00:42:33.760 --> 00:42:35.320
How do you get to the next milestone?

00:42:36.121 --> 00:42:43.800
The further along you get, the more you'll be able to see, the more knowledge you'll have and then the better you'll be able to decide what the next milestone should be.

00:42:44.170 --> 00:42:44.840
Perfect.

00:42:44.170 --> 00:42:46.599
Look, Aydin, we'll stop it there.

00:42:46.800 --> 00:42:55.280
Maybe just as a quick recap, you start Fluidware around 2008, very crowded market and you found your way selling into governments, of all places.

00:42:55.280 --> 00:43:02.400
That was your first customer, solved some niche problems for them, which-- and this is really what bootstrapping-- one thing led to the other.

00:43:02.400 --> 00:43:09.000
The other thing was selling to government-funded organizations, got you to your next milestone in terms of ARR, getting to that seven-figure ARR.

00:43:09.201 --> 00:43:18.960
Then after building what started to become a very complete product, falling into the enterprise world and having this kind of orthogonal strategy to the leader in the space, which is SurveyMonkey.

00:43:19.449 --> 00:43:36.320
Ultimately by filling that niche so well, being a great builder/buy type decision for SurveyMonkey when they decided to get into the space and bringing a good-- an amazing exit ultimately there and now jumping into your second venture at Fellow.

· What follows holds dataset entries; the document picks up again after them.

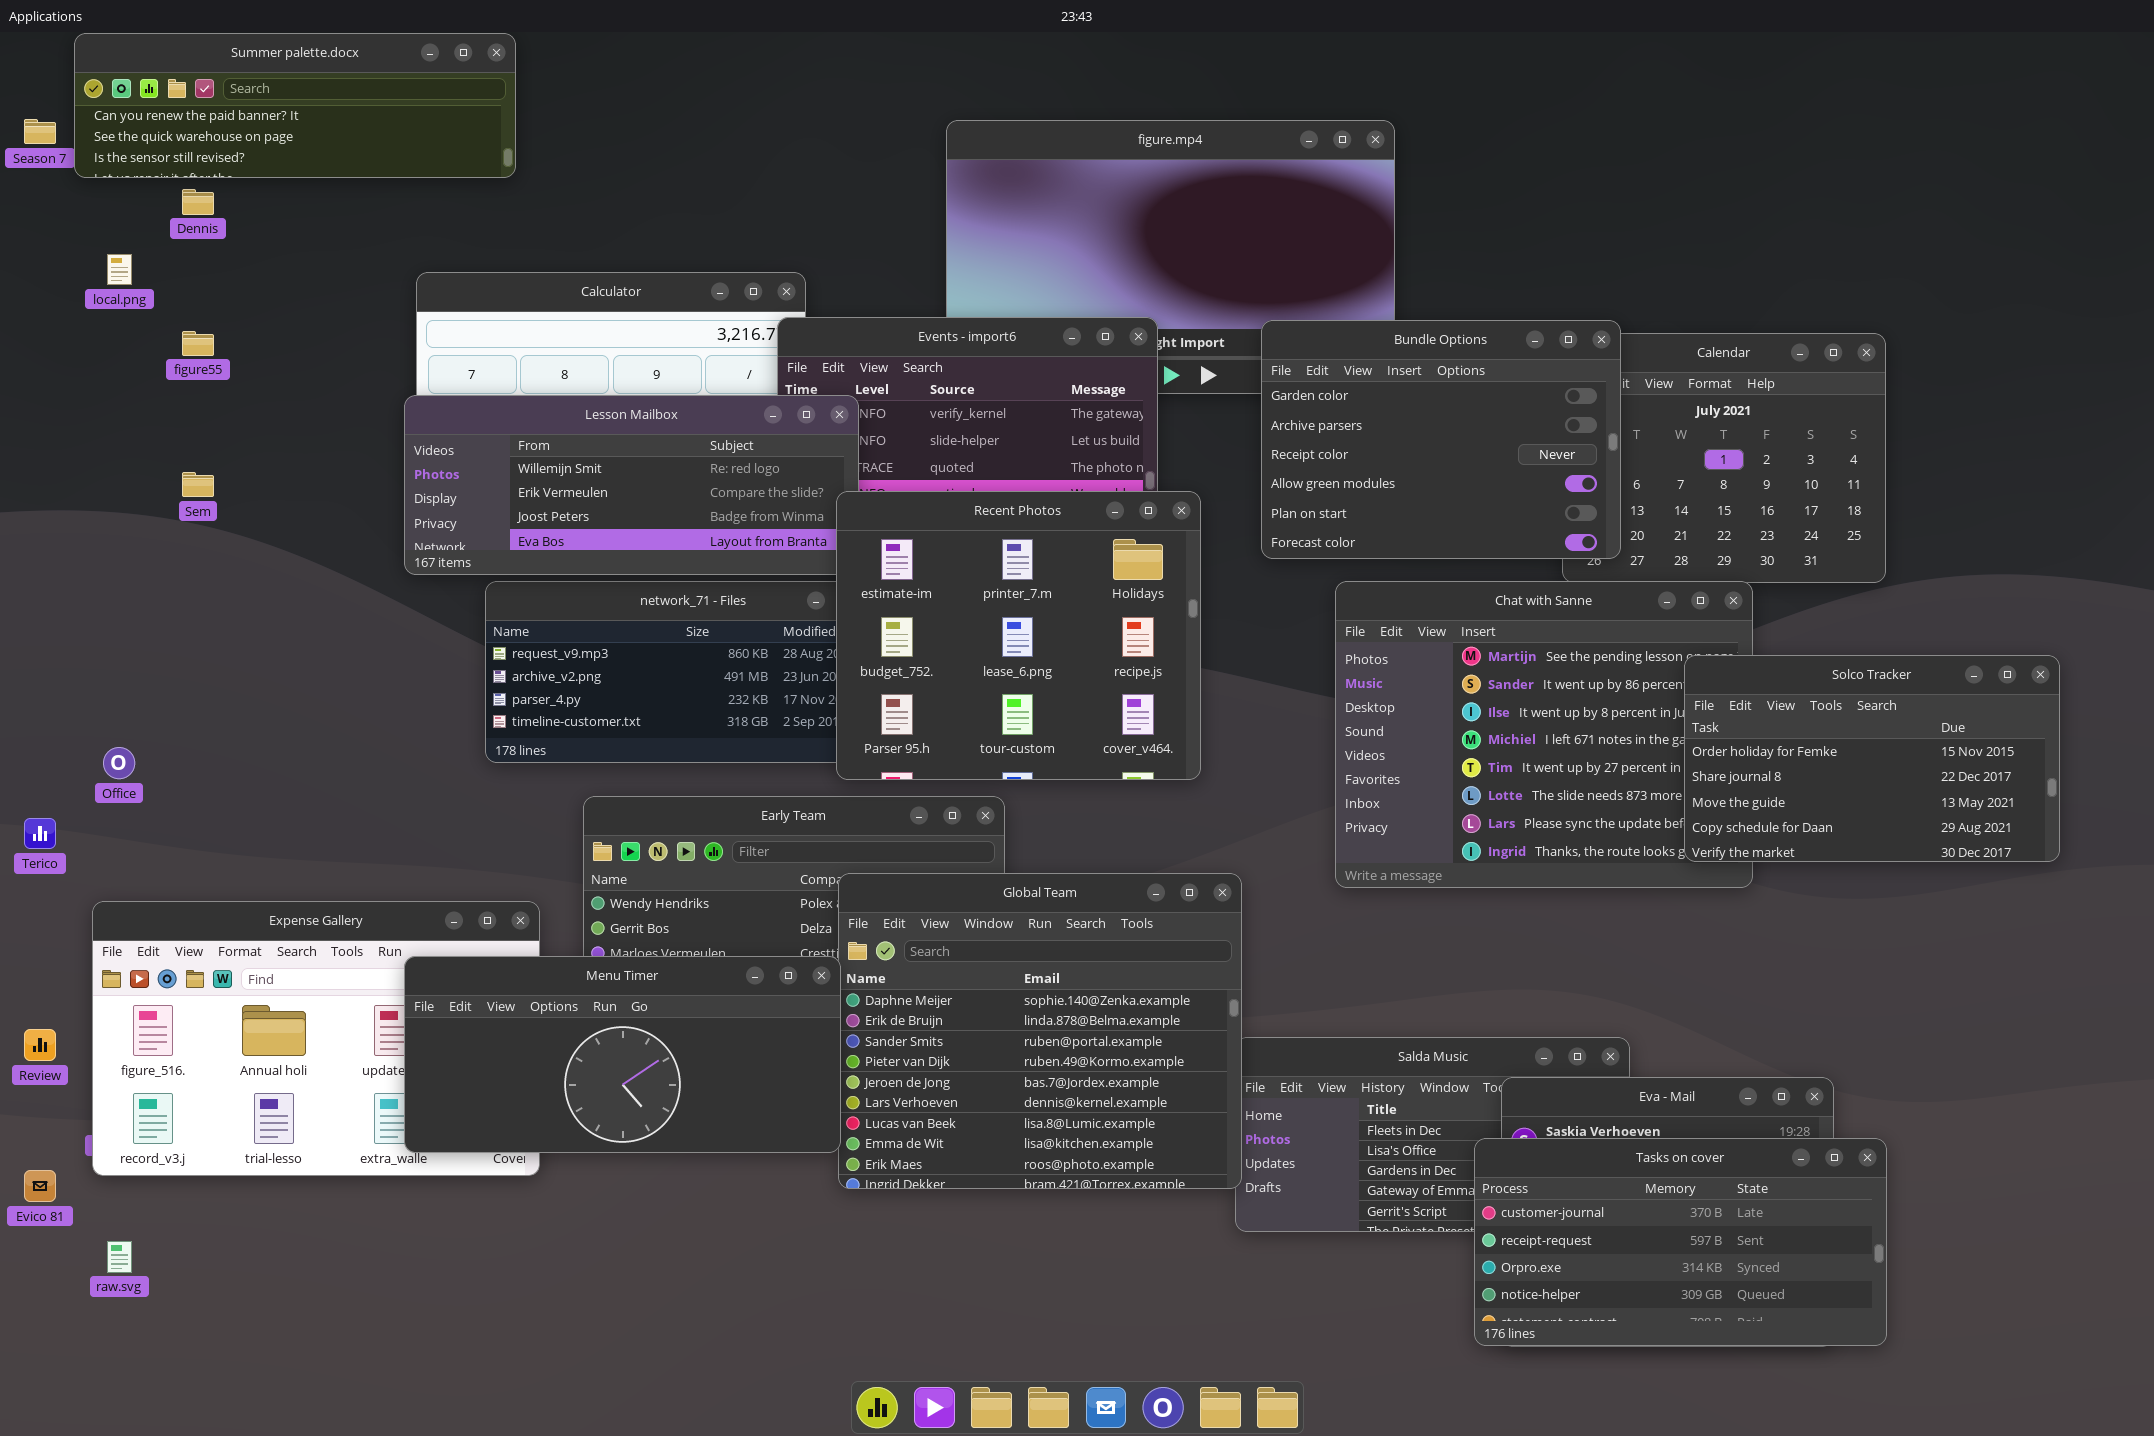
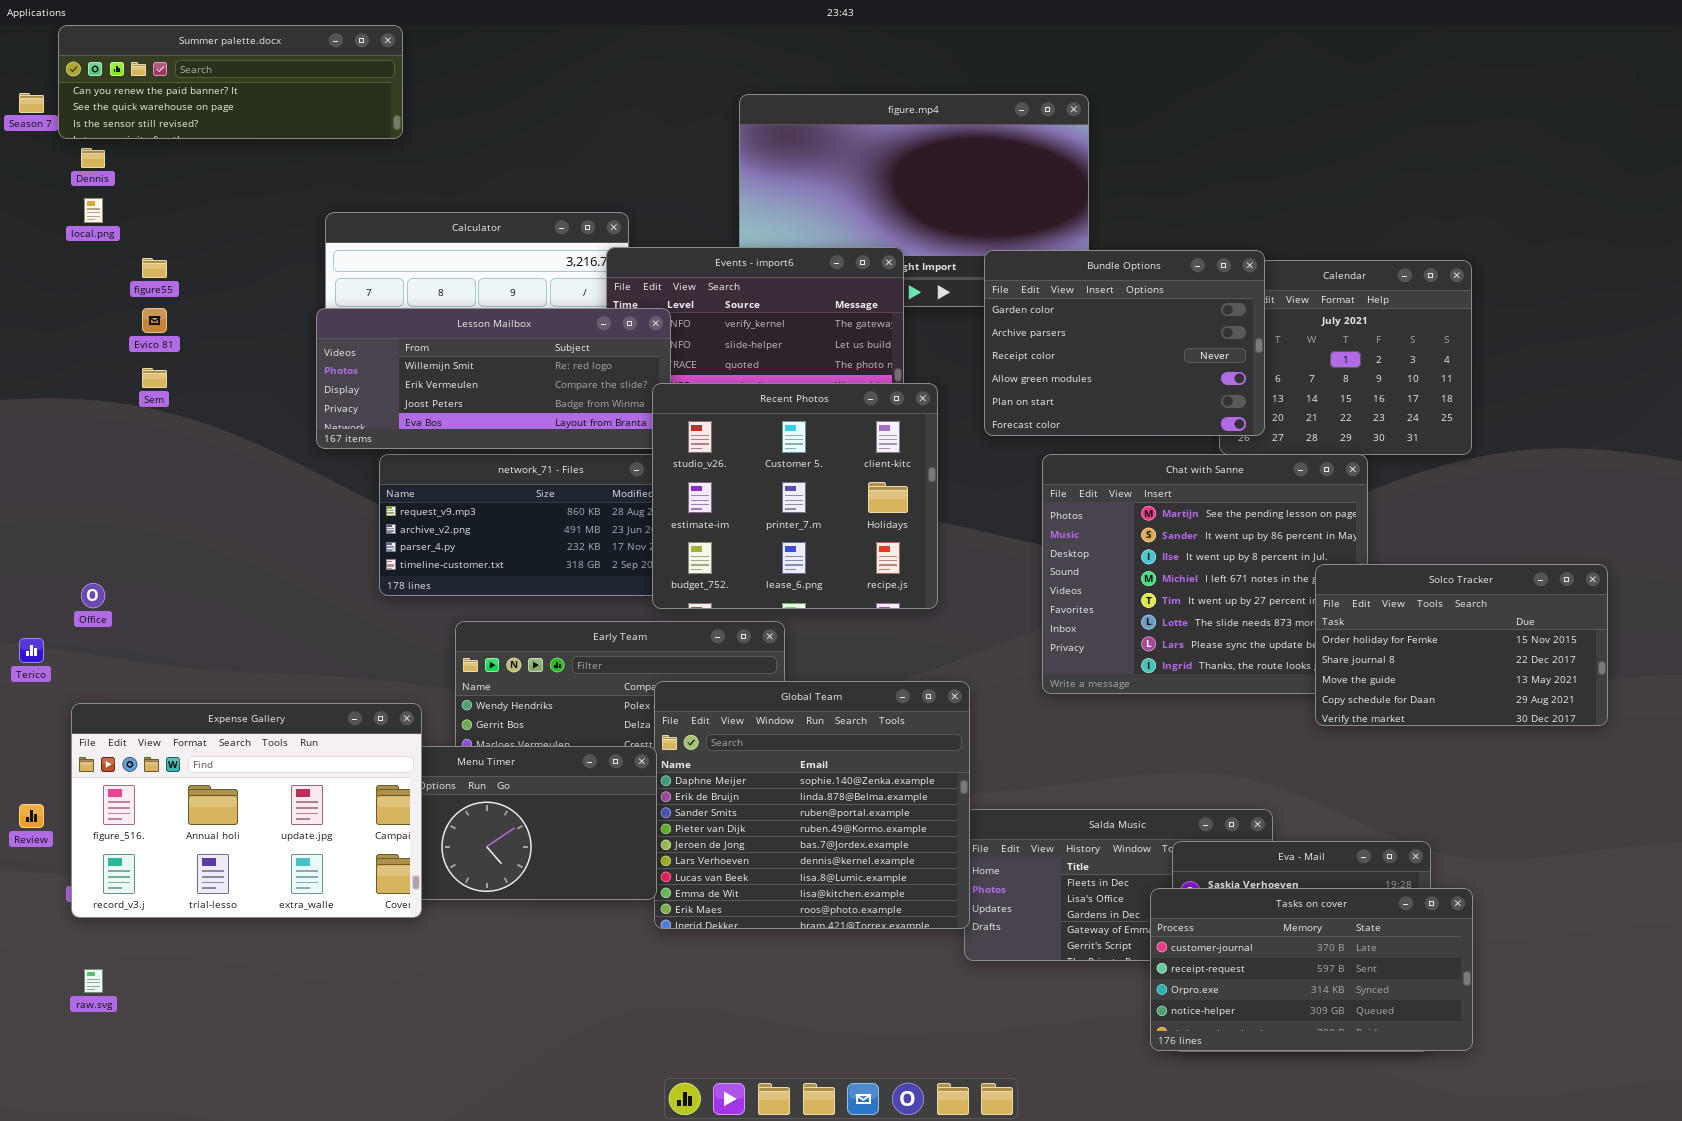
Dennis: [182,189,214,215] -> [81,148,105,168], moved
Recent Photos: [836,491,1201,780] -> [652,383,938,609], scrolled up 1 row
Solco Tracker: [1684,655,2060,862] -> [1315,564,1608,726], moved
Expense Gallery: [92,901,540,1176] -> [71,703,422,918], raised
Evico 81: [24,1170,56,1202] -> [142,308,167,333], moved

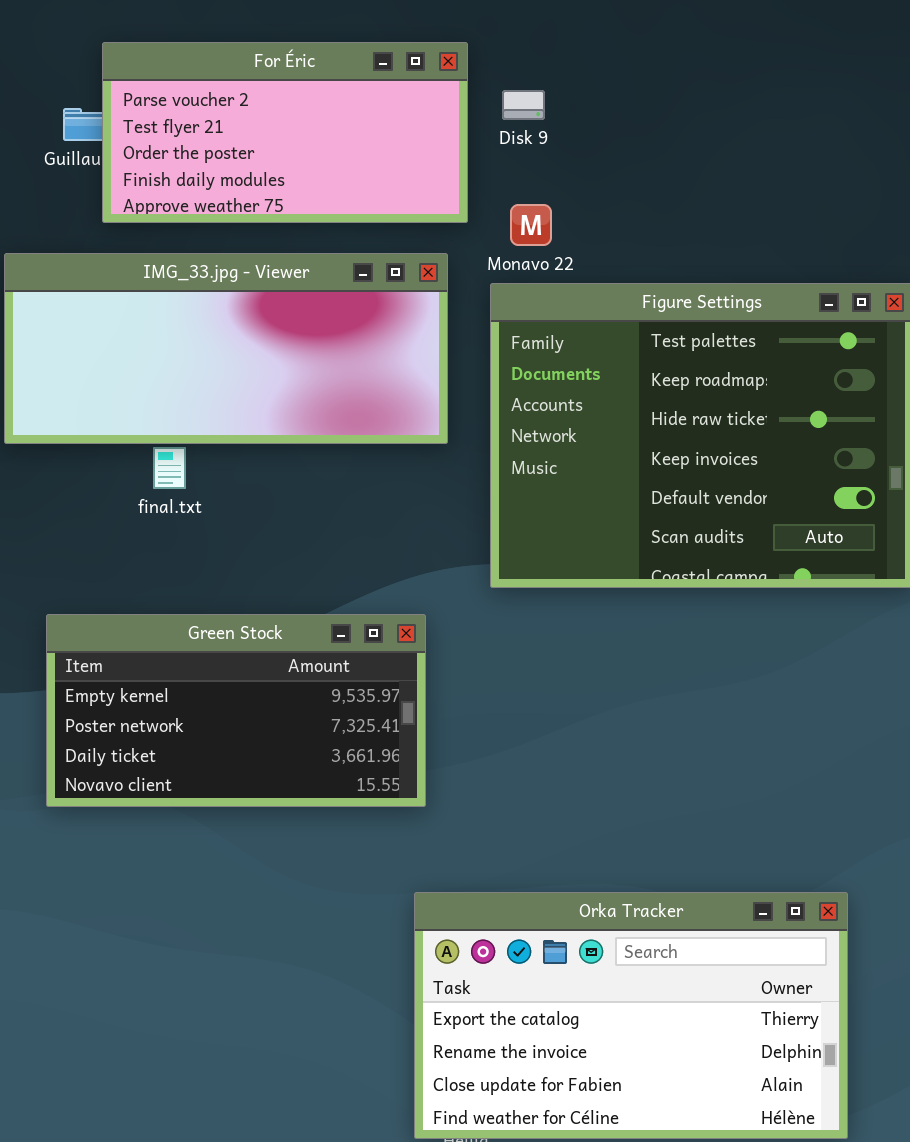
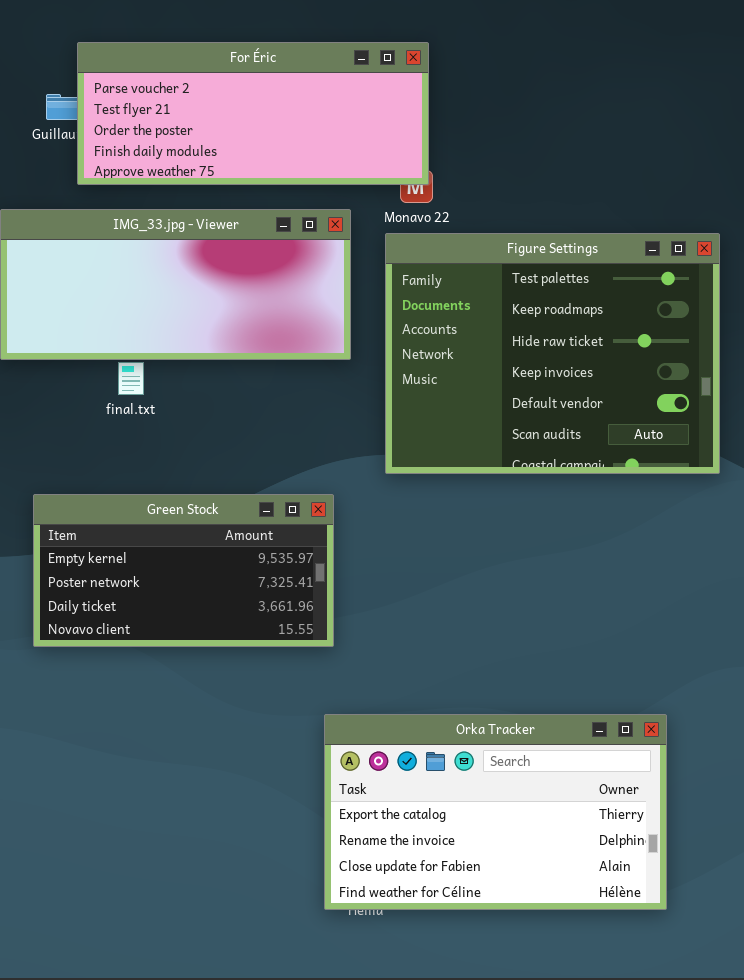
For Éric: [102,42,468,223] -> [77,42,429,185], resized

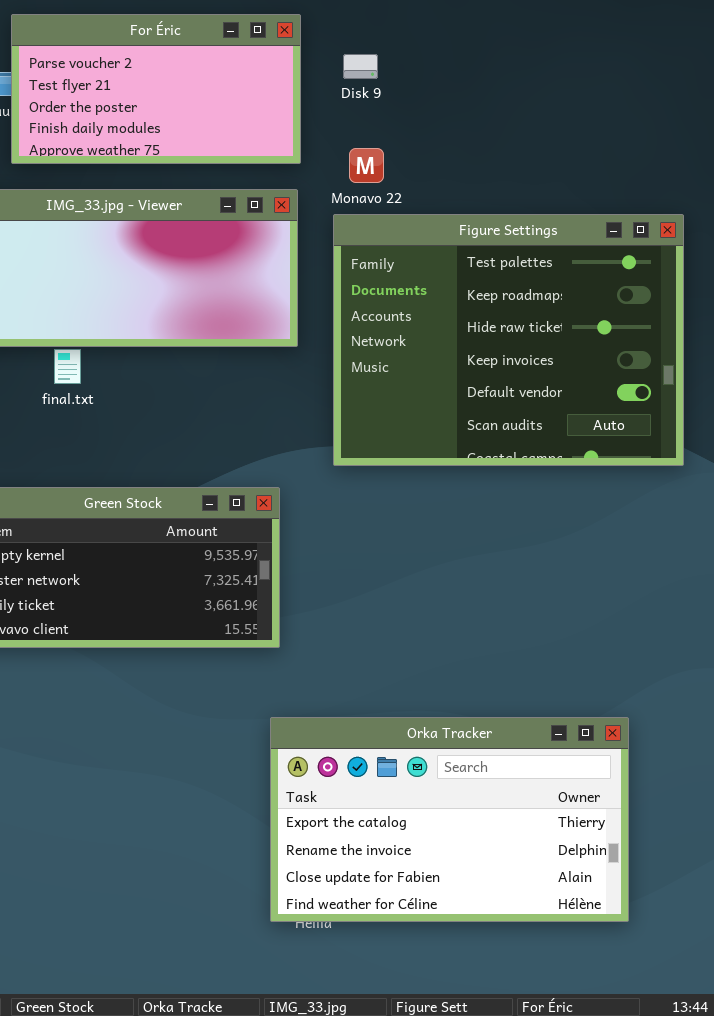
For Éric: [77,42,429,185] -> [11,14,301,164], resized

00:43:36.449 --> 00:43:38.320
So really appreciate you sharing the story.

00:43:38.320 --> 00:43:40.840
I think listeners w ill learn a lot from this one.

00:43:41.349 --> 00:43:42.840
Yeah, thanks for having me.

00:43:42.601 --> 00:43:43.480
It was super fun.

00:43:43.519 --> 00:43:45.519
Thank you so much for listening all the way through.

00:43:45.521 --> 00:43:46.800
It's been a pleasure having you here.